Jaksa mengatakan uang itu diberikan Lisa agar Rudi menunjuk majelis hakim perkara Ronald sesuai keinginannya. Mereka ialah Erintuah Damanik, Mangapul dan Heru Hanindyo.
"Padahal diketahui atau patut diduga bahwa hadiah atau janji tersebut diberikan untuk menggerakkan agar melakukan atau tidak melakukan sesuatu dalam jabatannya yaitu supaya Terdakwa Rudi Suparmono selaku Ketua Pengadilan Negeri Surabaya menunjuk Majelis Hakim dalam perkara pidana Gregorius Ronald Tannur yang sesuai dengan keinginan dari Lisa Rachmat," ujar jaksa.
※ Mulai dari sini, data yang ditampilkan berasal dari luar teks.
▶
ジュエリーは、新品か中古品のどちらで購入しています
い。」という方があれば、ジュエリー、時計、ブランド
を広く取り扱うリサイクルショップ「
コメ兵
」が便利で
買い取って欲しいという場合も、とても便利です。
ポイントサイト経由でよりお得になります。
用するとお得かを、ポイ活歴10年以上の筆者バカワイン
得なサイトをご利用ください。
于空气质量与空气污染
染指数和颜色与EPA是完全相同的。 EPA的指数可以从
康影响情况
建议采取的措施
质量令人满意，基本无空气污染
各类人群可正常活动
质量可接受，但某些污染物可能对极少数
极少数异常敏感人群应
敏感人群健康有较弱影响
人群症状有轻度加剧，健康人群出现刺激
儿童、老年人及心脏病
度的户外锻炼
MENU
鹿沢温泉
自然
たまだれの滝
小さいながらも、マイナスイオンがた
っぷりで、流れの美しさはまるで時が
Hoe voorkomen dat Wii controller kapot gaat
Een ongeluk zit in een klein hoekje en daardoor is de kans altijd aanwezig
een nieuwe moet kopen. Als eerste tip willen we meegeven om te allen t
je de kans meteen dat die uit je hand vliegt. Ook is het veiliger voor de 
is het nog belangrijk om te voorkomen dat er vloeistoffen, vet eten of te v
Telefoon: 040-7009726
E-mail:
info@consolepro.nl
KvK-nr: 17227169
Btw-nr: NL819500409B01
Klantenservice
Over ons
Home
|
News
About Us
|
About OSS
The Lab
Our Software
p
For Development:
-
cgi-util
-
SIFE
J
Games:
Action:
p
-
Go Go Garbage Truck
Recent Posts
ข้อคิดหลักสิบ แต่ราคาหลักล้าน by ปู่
Selain itu, Rudi juga didakwa menerima suap lain dengan total konversi hari ini senilai Rp 21.963.626.339,8 (miliar). Uang itu ditemukan penyidik saat menggeledah rumah Rudi dengan pecahan mata uang rupiah Rp 1,7 miliar lebih, mata uang asingnya ada USD dan SGD masing-masing 383,000 dan 1,099,581.
"Telah menerima gratifikasi berupa uang dalam bentuk rupiah dan mata uang asing, yaitu Rp 1.721.569.000, USD383,000, SGD1,099,581," ujar jaksa.
Jaksa menyakini uang itu harus dianggap sebagai pemberian suap yang berhubungan dengan jabatannya dan yang berlawanan dengan kewajiban Rudi sebagai Ketua PN Surabaya. Jaksa mengatakan Rudi tidak pernah melaporkan penerimaan gratifikasi itu ke KPK.
Jaksa mendakwa Rudi Suparmono melanggar 12 huruf a atau Pasal 12 huruf b atau Pasal 5 ayat 2 atau Pasal 11 dan Pasal 12B juncto Pasal 18 UU Tipikor.